_GOAL OF THE EXERCISE_
All records below must be retyped exactly.

(Records from a collection)
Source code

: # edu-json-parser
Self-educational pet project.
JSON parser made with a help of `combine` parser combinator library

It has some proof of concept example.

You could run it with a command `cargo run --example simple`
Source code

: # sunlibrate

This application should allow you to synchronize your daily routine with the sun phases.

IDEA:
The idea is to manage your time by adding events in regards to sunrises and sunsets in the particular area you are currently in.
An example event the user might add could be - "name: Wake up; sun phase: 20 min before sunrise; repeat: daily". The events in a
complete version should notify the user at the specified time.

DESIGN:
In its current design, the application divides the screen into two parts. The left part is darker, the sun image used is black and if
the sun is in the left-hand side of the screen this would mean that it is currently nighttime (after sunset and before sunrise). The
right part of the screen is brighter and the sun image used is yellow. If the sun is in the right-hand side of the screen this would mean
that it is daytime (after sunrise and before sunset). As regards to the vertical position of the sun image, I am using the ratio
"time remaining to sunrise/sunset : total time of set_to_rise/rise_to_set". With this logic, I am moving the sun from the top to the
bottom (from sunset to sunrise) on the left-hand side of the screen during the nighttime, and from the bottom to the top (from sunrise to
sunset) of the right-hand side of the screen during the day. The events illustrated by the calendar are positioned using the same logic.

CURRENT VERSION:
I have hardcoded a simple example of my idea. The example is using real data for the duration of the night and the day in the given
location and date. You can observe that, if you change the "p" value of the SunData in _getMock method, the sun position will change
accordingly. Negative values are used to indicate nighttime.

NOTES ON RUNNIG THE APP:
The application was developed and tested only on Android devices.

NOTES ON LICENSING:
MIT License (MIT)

_SOLUTION TO THE PROBLEM_
Source code

: # edu-json-parser
Self-educational pet project.
JSON parser made with a help of `combine` parser combinator library

It has some proof of concept example.

You could run it with a command `cargo run --example simple`
Source code

: # sunlibrate

This application should allow you to synchronize your daily routine with the sun phases.

IDEA:
The idea is to manage your time by adding events in regards to sunrises and sunsets in the particular area you are currently in.
An example event the user might add could be - "name: Wake up; sun phase: 20 min before sunrise; repeat: daily". The events in a
complete version should notify the user at the specified time.

DESIGN:
In its current design, the application divides the screen into two parts. The left part is darker, the sun image used is black and if
the sun is in the left-hand side of the screen this would mean that it is currently nighttime (after sunset and before sunrise). The
right part of the screen is brighter and the sun image used is yellow. If the sun is in the right-hand side of the screen this would mean
that it is daytime (after sunrise and before sunset). As regards to the vertical position of the sun image, I am using the ratio
"time remaining to sunrise/sunset : total time of set_to_rise/rise_to_set". With this logic, I am moving the sun from the top to the
bottom (from sunset to sunrise) on the left-hand side of the screen during the nighttime, and from the bottom to the top (from sunrise to
sunset) of the right-hand side of the screen during the day. The events illustrated by the calendar are positioned using the same logic.

CURRENT VERSION:
I have hardcoded a simple example of my idea. The example is using real data for the duration of the night and the day in the given
location and date. You can observe that, if you change the "p" value of the SunData in _getMock method, the sun position will change
accordingly. Negative values are used to indicate nighttime.

NOTES ON RUNNIG THE APP:
The application was developed and tested only on Android devices.

NOTES ON LICENSING:
MIT License (MIT)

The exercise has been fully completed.